Task brief. Repeat the listing exactly. Pictures stay out of your copy.

Source data.

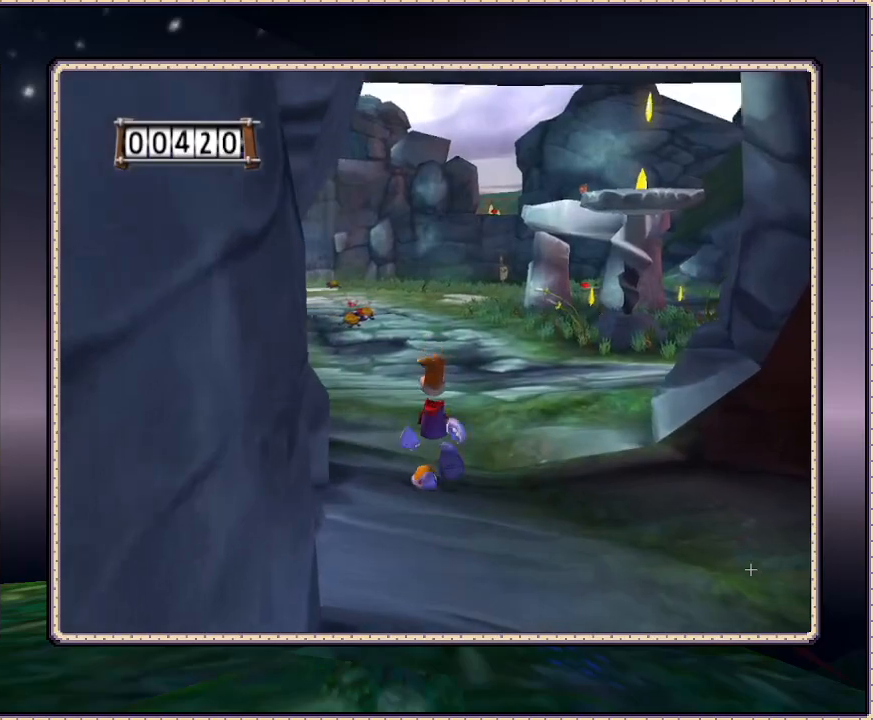
{"buttons": ["DPAD_UP"], "events": []}
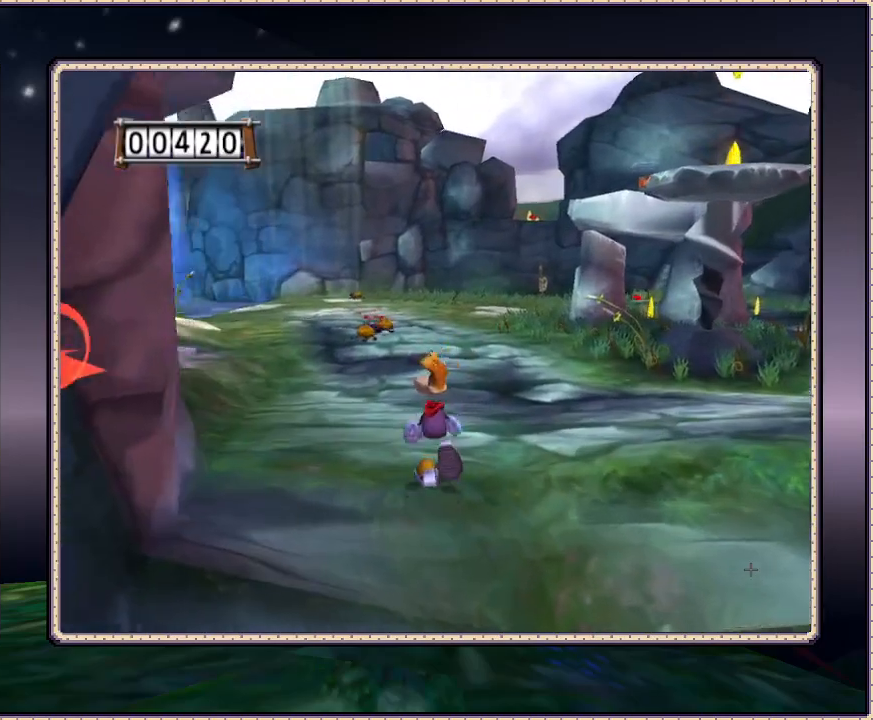
{"buttons": ["DPAD_UP"], "events": []}
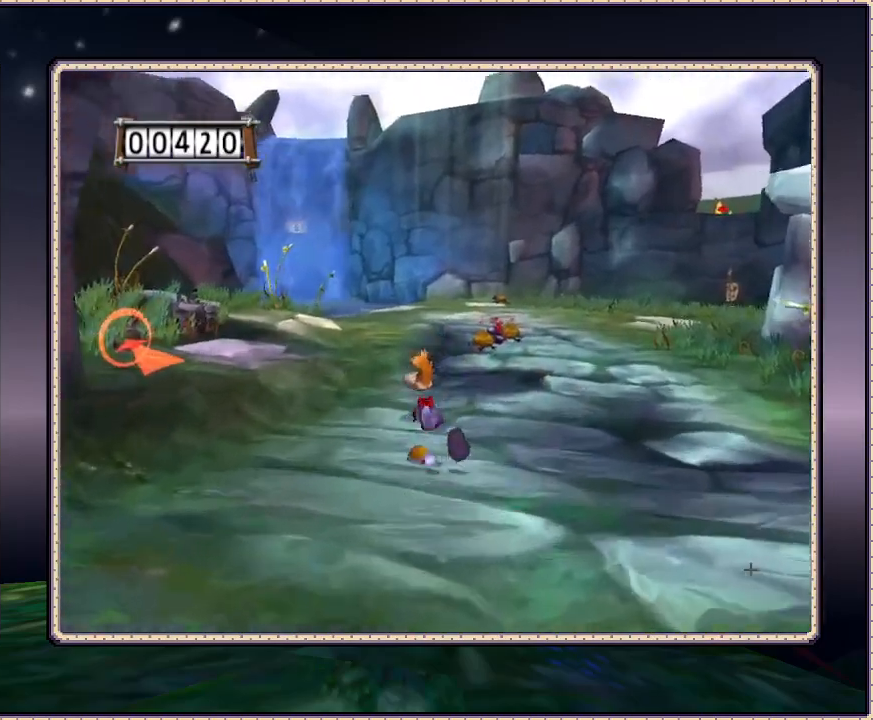
{"buttons": ["DPAD_UP"], "events": [[117, "SQUARE", "down"], [150, "SQUARE", "up"]]}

Solution for this exercise.
{"buttons": ["DPAD_UP"], "events": []}
{"buttons": ["DPAD_UP"], "events": []}
{"buttons": ["DPAD_UP"], "events": [[117, "SQUARE", "down"], [150, "SQUARE", "up"]]}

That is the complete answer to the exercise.